In a bid to curb the alarming rise of drug overdose-related deaths and reduce the huge number of used needles found littered across the city, San Francisco plans to open several supervised drug injection sites. According to NBC News, the proposed centers will prevent drug overdose deaths, while taking care of the careless dumping of used needles.

The injection sites were proposed by a government task force whose panel drew some of its members from San Francisco's police and health departments. It was tasked with studying the impact of injection sites on drug addicts and the community.
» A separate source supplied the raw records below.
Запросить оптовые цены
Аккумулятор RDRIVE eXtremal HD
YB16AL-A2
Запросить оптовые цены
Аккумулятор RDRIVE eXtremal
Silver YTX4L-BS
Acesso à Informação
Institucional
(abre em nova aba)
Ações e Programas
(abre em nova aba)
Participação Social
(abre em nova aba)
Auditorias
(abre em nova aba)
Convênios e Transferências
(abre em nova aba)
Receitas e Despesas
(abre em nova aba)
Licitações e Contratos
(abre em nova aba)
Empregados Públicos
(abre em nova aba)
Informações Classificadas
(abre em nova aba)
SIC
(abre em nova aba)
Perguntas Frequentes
A unanimous recommendation was then passed by the task force outlining the urgent need for the city to open multiple injection sites, spread across San Francisco, despite the move being both controversial and illegal.

The opening of the supervised injection sites

A timeline for the opening of the safe injection sites has already been set, with two centers planned to open their doors in August this year. Several other sites will follow next year. The move is expected to control drug use witnessed in the city, and the dangerous needles often left by users on the city's streets and sidewalks.
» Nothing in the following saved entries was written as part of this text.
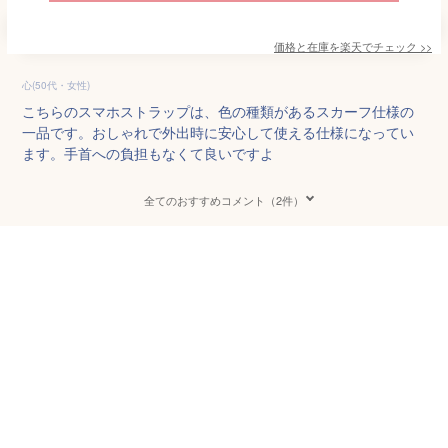
価格と在庫を
楽天
でチェック
>>
心(50代・女性)
こちらのスマホストラップは、色の種類があるスカーフ仕様の
一品です。おしゃれで外出時に安心して使える仕様になってい
ます。手首への負担もなくて良いですよ
全てのおすすめコメント（2件）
Similar centers have been opened in Vancouver, Canada and a tour (which consisted of 30 business and government leaders), was facilitated by the San Francisco Chamber of Commerce in early May.

The trip's goal was to see the impact of such a facility firsthand.

How the facility operates

The first Vancouver safe injection center was opened in 2003 and is made up of a room with open booths for the drug users. New needles are placed in the booths for the users to inject their drugs with, in addition to a safe place to dispose of the used needles once they are done.
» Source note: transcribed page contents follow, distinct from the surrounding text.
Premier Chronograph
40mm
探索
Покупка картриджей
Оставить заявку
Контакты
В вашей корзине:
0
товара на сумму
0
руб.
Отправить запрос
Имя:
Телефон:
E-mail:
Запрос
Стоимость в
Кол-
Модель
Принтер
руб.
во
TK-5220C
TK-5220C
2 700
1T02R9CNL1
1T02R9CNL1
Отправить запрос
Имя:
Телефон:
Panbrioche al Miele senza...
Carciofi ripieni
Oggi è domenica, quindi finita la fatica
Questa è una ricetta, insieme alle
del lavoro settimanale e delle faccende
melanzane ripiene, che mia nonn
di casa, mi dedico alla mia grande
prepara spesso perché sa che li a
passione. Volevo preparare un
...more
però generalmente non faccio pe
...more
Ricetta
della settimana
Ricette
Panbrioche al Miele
In the event of a drug overdose, the trained medical staff come to users' rescue by injecting them with life-saving drugs.

According to Darwin Fisher -- who runs the facility -- the centers have provided a safe and hygienic environment for drug users and stopped the dangerous practice of sharing needles, which is responsible for transmitting deadly diseases such as HIV and Hepatitis.

Fisher added that with frequent visits to the centers, some drug addicts have realized how harmful their habit is, and have sought help in order to turn their lives around -- according to NBC Bay Area.

The plan to open the centers has been opposed by religious leaders.